EXERCISE AIM:
Copy the stored entries below word for word, starting with the first line and ending after the line that contains "صرفه جویی قابل".

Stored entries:
──────────
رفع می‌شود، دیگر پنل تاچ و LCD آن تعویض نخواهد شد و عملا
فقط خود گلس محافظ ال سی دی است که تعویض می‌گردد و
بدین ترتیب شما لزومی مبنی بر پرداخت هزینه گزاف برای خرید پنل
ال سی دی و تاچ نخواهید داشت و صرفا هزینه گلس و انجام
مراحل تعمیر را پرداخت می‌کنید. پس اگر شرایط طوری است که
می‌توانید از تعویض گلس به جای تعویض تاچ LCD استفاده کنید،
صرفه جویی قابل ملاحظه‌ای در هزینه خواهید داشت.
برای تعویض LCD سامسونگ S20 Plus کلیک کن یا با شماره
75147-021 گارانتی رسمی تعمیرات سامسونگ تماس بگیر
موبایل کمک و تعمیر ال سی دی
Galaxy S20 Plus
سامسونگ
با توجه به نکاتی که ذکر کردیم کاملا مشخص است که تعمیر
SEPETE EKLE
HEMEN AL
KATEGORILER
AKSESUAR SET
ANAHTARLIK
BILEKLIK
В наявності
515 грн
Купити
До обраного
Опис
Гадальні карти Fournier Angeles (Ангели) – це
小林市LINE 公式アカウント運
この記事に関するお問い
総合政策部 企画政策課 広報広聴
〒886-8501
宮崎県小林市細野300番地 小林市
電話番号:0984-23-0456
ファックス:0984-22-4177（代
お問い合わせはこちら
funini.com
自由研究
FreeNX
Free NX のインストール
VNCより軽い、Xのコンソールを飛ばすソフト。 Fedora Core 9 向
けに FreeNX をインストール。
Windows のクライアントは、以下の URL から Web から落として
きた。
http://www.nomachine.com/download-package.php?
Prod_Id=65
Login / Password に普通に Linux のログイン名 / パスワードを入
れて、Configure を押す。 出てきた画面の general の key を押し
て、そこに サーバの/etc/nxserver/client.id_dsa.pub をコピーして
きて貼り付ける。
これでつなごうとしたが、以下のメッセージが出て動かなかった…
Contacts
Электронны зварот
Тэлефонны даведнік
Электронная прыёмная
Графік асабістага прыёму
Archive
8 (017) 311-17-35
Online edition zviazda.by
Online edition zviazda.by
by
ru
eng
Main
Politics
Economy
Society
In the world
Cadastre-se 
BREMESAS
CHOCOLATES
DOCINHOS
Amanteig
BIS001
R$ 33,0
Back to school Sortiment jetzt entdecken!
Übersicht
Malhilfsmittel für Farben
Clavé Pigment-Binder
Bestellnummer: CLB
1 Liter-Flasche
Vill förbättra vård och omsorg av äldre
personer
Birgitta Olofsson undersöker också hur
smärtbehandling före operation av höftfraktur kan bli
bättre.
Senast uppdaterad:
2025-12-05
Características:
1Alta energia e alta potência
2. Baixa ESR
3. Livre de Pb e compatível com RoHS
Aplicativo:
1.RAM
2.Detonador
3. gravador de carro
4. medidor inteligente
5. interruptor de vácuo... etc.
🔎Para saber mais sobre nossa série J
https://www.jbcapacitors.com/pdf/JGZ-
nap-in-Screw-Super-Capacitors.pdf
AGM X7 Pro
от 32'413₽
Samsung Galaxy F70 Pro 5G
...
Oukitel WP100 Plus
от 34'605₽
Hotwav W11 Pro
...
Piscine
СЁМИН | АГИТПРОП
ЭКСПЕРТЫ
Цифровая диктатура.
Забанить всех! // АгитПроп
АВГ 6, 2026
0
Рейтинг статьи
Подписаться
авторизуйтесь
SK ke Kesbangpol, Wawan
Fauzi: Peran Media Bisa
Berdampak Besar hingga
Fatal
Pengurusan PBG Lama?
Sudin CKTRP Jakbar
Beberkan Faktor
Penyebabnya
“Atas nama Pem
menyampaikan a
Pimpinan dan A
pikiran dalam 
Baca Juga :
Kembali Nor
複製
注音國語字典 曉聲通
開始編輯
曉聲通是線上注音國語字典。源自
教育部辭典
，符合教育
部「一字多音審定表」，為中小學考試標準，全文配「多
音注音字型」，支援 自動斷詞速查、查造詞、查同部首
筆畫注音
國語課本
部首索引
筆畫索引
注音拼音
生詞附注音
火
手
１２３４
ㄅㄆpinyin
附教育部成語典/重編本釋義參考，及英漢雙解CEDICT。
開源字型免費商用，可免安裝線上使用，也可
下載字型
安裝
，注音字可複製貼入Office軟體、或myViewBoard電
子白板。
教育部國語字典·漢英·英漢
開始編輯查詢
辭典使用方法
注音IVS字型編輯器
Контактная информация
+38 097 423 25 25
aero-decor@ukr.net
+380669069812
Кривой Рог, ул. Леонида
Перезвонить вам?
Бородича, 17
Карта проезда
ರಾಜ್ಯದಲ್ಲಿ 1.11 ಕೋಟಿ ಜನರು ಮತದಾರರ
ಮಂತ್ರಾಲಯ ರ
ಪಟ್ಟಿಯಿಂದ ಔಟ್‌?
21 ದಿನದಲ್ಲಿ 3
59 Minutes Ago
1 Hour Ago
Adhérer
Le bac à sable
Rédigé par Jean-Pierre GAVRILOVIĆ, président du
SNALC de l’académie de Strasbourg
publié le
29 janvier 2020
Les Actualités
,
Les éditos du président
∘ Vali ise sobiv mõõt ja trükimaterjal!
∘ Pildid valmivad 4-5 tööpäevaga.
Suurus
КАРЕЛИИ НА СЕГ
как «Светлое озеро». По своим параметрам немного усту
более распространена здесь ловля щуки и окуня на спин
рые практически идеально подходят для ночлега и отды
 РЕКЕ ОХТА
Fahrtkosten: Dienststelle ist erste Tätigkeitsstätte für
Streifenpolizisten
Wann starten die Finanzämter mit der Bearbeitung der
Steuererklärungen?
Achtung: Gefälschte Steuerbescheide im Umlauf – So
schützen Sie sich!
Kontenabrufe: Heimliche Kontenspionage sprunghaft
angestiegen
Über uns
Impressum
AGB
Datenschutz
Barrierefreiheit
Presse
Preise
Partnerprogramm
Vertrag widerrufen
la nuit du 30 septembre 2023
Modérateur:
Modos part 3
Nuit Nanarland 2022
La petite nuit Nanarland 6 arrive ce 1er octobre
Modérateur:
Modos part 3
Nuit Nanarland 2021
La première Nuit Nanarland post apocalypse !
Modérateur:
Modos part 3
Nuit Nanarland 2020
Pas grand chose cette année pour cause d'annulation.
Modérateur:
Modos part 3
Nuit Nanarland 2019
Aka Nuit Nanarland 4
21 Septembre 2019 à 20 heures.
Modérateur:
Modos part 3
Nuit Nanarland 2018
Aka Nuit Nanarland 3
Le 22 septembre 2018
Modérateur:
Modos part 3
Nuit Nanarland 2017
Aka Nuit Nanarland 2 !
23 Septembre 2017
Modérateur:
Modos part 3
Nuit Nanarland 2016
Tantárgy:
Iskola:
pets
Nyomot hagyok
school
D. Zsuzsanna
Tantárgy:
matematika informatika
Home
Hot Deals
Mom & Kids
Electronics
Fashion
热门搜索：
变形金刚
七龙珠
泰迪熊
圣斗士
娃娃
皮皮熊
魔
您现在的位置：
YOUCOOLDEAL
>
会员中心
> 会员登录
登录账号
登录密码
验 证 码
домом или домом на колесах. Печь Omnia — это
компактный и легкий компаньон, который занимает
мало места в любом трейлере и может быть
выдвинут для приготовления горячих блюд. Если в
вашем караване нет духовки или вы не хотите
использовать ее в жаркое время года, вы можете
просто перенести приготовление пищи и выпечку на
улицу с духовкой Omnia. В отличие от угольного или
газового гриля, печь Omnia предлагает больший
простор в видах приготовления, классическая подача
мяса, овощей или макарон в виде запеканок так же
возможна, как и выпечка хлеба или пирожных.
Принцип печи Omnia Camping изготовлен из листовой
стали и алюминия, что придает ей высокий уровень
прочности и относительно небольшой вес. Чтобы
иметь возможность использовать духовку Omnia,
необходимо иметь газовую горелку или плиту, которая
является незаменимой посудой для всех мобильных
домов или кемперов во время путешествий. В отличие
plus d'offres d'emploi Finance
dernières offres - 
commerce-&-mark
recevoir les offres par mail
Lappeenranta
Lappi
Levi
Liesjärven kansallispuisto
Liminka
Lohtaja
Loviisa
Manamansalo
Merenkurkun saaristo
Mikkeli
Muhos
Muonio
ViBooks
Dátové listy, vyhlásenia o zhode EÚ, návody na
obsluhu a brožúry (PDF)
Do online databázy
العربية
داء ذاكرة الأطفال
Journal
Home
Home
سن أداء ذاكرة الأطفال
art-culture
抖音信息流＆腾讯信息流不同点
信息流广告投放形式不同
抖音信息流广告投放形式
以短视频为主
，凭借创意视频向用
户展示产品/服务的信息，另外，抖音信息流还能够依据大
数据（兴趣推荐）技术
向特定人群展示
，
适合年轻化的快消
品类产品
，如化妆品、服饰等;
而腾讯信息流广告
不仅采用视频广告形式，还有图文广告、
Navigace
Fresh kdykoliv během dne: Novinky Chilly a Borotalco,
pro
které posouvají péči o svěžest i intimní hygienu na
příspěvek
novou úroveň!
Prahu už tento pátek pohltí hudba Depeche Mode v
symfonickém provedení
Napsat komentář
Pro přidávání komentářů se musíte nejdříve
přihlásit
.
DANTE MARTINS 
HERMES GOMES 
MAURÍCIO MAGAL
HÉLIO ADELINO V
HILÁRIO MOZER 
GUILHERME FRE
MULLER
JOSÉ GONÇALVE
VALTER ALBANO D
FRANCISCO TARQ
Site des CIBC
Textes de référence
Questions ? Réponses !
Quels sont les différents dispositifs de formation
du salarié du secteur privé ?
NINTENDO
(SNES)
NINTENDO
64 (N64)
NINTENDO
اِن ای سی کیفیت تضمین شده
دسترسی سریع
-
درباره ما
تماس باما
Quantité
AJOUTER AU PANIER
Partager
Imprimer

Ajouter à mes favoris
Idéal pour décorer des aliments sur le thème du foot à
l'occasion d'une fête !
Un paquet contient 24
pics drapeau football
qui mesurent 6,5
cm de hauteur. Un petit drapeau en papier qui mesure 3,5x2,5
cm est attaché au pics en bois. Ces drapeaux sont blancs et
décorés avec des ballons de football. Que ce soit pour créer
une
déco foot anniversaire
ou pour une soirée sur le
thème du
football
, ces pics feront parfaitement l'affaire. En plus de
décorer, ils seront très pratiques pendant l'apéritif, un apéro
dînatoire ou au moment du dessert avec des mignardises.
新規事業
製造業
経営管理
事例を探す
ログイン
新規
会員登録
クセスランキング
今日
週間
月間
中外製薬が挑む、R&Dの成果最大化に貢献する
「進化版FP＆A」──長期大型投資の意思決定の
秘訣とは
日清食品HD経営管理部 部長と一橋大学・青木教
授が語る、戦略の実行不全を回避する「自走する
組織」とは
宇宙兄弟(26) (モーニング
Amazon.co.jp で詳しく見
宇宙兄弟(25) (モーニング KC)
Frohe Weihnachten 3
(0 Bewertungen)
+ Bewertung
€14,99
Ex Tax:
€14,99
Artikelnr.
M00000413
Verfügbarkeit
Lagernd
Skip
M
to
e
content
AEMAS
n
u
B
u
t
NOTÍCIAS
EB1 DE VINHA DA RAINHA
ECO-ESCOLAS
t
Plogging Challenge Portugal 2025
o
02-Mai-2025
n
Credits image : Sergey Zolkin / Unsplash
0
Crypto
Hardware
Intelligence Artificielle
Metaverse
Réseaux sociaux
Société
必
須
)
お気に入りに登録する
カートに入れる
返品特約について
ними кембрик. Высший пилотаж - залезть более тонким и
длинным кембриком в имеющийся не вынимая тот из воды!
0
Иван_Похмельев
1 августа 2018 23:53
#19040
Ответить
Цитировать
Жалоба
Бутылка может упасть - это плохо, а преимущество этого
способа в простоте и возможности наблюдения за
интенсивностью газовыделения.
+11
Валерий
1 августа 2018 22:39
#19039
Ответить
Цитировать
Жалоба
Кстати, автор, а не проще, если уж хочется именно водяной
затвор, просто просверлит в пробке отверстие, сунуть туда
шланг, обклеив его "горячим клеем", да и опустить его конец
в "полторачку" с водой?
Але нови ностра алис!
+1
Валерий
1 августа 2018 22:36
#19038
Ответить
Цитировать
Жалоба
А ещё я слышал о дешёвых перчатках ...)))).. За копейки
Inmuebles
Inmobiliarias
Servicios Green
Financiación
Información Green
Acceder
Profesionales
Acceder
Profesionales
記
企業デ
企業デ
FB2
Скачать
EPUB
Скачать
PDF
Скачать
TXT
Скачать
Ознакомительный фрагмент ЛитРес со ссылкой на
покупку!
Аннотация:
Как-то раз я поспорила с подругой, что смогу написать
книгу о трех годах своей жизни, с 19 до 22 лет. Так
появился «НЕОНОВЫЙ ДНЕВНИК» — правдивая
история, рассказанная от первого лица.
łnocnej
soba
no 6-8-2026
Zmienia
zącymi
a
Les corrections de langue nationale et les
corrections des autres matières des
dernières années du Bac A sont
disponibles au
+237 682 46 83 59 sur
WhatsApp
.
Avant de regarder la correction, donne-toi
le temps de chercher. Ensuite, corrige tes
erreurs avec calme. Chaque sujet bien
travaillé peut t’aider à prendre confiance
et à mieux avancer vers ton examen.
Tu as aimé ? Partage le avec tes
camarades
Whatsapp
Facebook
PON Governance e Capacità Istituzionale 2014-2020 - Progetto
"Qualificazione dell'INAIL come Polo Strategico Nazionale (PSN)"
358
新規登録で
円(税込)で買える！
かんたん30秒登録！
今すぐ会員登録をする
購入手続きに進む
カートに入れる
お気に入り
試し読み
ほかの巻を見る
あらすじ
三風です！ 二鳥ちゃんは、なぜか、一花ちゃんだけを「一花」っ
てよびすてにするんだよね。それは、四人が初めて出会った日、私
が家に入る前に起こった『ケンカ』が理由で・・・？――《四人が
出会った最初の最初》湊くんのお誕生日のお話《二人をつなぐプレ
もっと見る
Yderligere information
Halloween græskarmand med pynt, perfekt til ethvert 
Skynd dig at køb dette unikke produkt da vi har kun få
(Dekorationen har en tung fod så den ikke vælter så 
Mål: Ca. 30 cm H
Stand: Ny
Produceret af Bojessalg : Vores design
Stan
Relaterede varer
──────────
SOLUTION FOR THIS EXERCISE:
رفع می‌شود، دیگر پنل تاچ و LCD آن تعویض نخواهد شد و عملا
فقط خود گلس محافظ ال سی دی است که تعویض می‌گردد و
بدین ترتیب شما لزومی مبنی بر پرداخت هزینه گزاف برای خرید پنل
ال سی دی و تاچ نخواهید داشت و صرفا هزینه گلس و انجام
مراحل تعمیر را پرداخت می‌کنید. پس اگر شرایط طوری است که
می‌توانید از تعویض گلس به جای تعویض تاچ LCD استفاده کنید،
صرفه جویی قابل ملاحظه‌ای در هزینه خواهید داشت.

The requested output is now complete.